What you need to do:
Starting at the first line of the listing below, retype each line up to and including the one that contains "READ: Genesis 15:1-6". Leave pictures out.

Material provided:
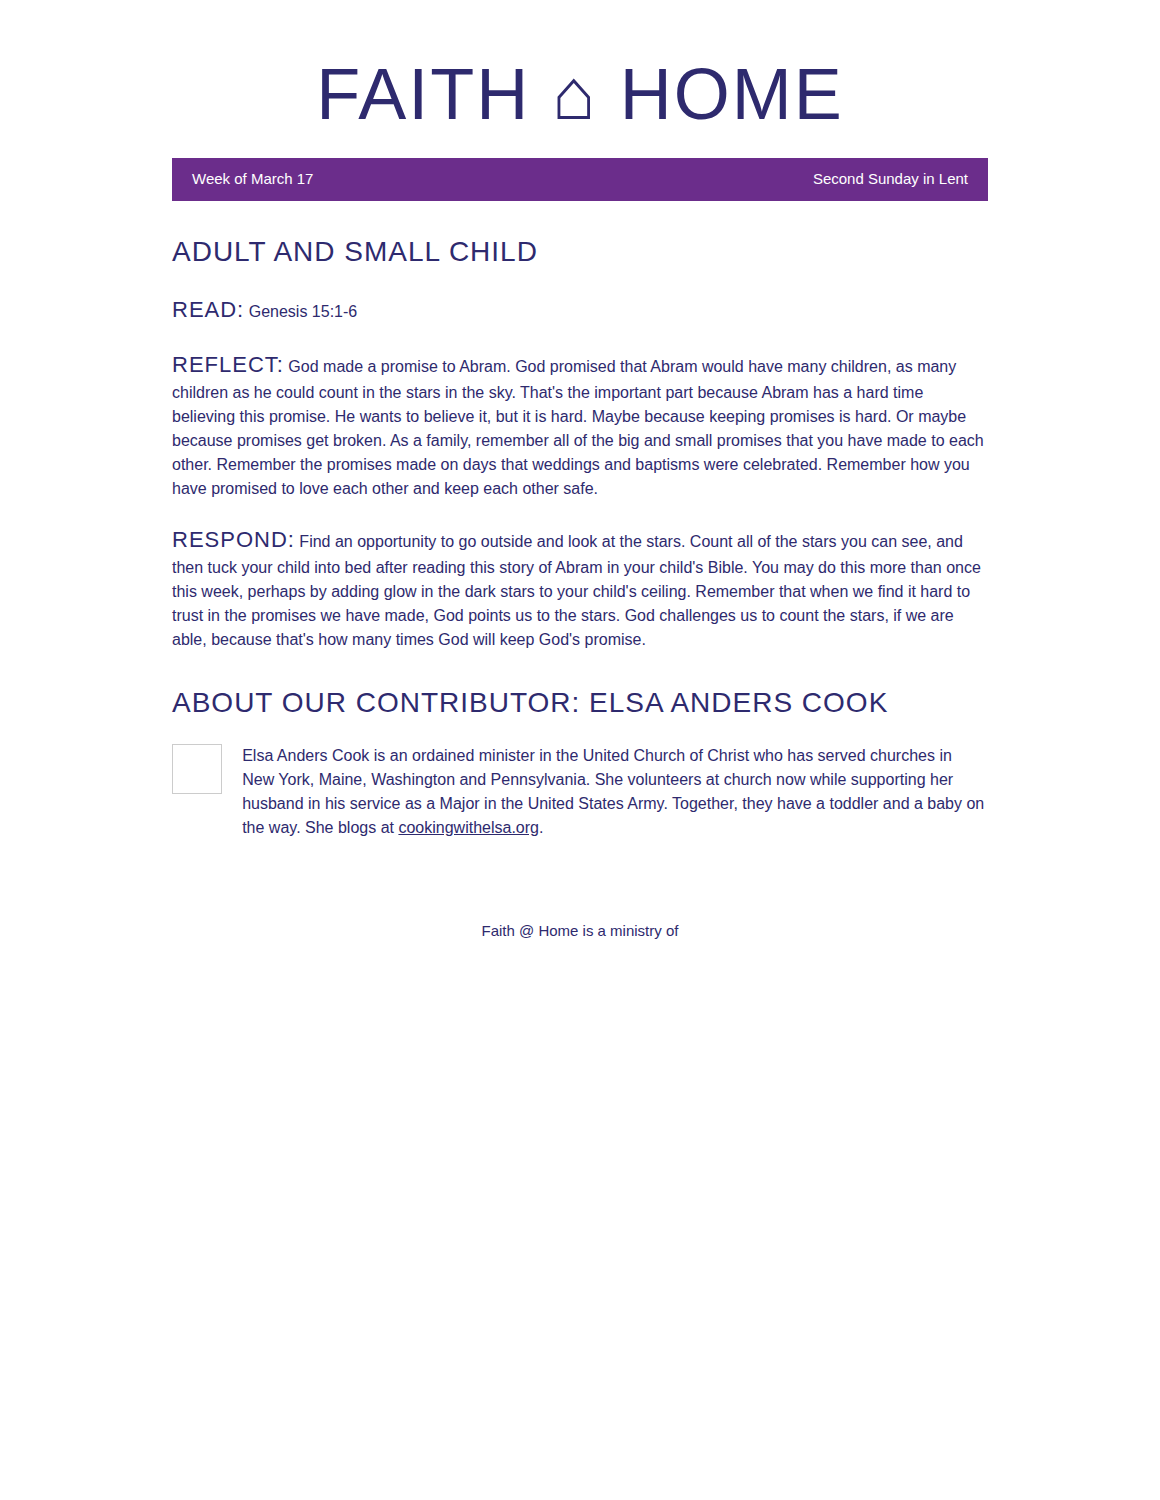FAITH ⌂ HOME
Week of March 17 Second Sunday in Lent
ADULT AND SMALL CHILD
READ: Genesis 15:1-6
REFLECT: God made a promise to Abram. God promised that Abram would have many children, as many children as he could count in the stars in the sky. That's the important part because Abram has a hard time believing this promise. He wants to believe it, but it is hard. Maybe because keeping promises is hard. Or maybe because promises get broken. As a family, remember all of the big and small promises that you have made to each other. Remember the promises made on days that weddings and baptisms were celebrated. Remember how you have promised to love each other and keep each other safe.
RESPOND: Find an opportunity to go outside and look at the stars. Count all of the stars you can see, and then tuck your child into bed after reading this story of Abram in your child's Bible. You may do this more than once this week, perhaps by adding glow in the dark stars to your child's ceiling. Remember that when we find it hard to trust in the promises we have made, God points us to the stars. God challenges us to count the stars, if we are able, because that's how many times God will keep God's promise.
ABOUT OUR CONTRIBUTOR: ELSA ANDERS COOK
Elsa Anders Cook is an ordained minister in the United Church of Christ who has served churches in New York, Maine, Washington and Pennsylvania. She volunteers at church now while supporting her husband in his service as a Major in the United States Army. Together, they have a toddler and a baby on the way. She blogs at cookingwithelsa.org.
Faith @ Home is a ministry of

Exercise answer:
FAITH ⌂ HOME
Week of March 17 Second Sunday in Lent
ADULT AND SMALL CHILD
READ: Genesis 15:1-6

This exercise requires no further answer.